Dr Abe V Rotor
The Common Tree Frog (Polypedates leucomystar) has an arboreal habit, but now and then it comes down to feed on insects, and even visit nearby homes. This is how I encountered this living specimen one hot summer afternoon in a most unlikely place - the bathroom. As I was about to cool off, I found company with this unexpected creature perched on the shower head apparently enjoying itself.
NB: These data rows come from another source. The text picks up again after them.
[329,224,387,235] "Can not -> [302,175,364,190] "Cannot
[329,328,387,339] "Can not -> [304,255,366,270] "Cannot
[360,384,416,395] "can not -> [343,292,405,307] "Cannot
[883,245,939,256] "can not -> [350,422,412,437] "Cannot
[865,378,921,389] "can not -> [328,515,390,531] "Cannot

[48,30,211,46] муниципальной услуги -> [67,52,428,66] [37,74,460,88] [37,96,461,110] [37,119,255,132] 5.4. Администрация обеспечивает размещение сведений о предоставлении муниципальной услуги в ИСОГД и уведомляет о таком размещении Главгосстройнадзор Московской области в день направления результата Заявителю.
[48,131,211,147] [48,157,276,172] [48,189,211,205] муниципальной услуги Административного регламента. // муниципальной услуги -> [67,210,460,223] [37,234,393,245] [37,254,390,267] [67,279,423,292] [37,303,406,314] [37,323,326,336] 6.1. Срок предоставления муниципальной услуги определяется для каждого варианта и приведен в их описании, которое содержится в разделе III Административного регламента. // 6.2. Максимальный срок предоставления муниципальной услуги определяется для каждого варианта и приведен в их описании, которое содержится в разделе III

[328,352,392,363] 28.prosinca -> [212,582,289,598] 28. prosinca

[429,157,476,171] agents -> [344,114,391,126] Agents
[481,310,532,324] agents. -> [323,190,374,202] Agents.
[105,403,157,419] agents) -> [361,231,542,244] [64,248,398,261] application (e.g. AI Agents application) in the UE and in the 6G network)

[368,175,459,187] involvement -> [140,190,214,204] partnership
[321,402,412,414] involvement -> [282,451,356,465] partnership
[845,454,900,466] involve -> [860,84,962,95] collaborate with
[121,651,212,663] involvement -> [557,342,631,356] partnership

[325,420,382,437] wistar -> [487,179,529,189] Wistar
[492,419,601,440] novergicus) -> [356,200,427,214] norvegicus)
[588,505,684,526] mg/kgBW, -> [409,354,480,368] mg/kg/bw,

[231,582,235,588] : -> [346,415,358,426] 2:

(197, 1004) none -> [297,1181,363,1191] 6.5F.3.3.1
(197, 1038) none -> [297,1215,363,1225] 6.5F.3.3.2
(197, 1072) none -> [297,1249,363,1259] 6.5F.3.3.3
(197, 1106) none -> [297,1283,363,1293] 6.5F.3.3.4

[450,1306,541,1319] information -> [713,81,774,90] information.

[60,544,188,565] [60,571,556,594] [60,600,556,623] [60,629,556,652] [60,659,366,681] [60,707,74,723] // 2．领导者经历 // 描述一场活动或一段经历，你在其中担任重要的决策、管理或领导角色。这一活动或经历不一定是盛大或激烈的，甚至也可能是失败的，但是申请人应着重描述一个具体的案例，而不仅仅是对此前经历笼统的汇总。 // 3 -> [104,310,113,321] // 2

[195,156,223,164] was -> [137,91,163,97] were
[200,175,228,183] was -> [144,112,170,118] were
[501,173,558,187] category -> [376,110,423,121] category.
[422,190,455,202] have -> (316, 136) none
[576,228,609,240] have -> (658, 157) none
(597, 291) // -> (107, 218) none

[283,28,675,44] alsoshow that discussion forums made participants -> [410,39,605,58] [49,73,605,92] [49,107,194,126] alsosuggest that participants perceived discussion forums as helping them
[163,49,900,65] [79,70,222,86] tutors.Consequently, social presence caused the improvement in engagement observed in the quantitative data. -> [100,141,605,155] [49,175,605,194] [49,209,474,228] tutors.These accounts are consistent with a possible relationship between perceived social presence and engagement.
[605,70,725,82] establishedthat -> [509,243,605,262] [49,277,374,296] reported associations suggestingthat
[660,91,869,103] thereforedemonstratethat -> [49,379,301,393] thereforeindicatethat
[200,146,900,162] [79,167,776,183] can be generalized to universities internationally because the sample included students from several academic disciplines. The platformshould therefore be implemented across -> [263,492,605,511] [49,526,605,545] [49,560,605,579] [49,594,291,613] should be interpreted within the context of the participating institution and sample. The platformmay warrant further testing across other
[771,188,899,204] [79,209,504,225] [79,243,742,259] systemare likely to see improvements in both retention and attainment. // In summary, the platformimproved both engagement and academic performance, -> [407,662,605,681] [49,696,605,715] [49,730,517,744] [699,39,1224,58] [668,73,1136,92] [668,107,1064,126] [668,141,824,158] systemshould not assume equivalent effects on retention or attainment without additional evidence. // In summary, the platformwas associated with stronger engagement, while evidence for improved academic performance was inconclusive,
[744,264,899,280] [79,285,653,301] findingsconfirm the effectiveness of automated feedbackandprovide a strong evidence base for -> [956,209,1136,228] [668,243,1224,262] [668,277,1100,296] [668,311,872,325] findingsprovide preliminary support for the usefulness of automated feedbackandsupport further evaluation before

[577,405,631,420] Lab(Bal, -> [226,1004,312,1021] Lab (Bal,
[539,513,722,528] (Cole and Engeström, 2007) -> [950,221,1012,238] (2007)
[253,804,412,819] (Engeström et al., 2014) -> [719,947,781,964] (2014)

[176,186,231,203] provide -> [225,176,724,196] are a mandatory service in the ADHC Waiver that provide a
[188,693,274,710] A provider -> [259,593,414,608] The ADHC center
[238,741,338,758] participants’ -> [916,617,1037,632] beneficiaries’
The last time I remember seeing a tree frog was when I was a farmhand. In Ilocos we called it tukak uleg or snake frog, because it is a favorite prey of snakes, and its distress cry sends instinctive warning to anyone who is in the vicinity. Sometimes it is called banana frog because it resides at the axil of leaf stalks where water from rain and dewdrops accumulates and make a series of miniature ponds. It is not unusual to find a frothy egg mass hanging up in a banana tree. Here the eggs hatch into tadpoles, and being larvivorous, feed on mosquito wrigglers and plankton organisms until the become frogs. Here they subsist on insect pest and worm. It is a classical example of biological control which benefits farmers and residents in the area.
Chemical pesticides were unknown to us and the farmers then. Many organisms disappeared since modern agriculture was introduced beginning in the sixties, among them scores of species, including this curious looking tree frog. Once I compared this cadaverous and clumsy creature to Ichabod Crane as described by its creator, the father of short story in America - Washington Irving!
"If your vocabulary is limited, " I overhead my dad saying, "use analogy." So I tried. And Mrs Leonor Itchon, my literature teacher in high school nodded wryly after my recitation amidst subdued giggling among my classmates. Well, I may not have received a good grade, but the tree frog helped me become a biologist.
The bathroom encounter with my long lost acquaintance - the tree frog - that hot afternoon won't make a movie, but at least my son, Marlo and I, were able to document a biological renaissance. I had just made a review of Ernest Hemingway's For Whom the Bell Tolls which at the end of the novel warns us, "the bell tolls for no one; it tolls for thee."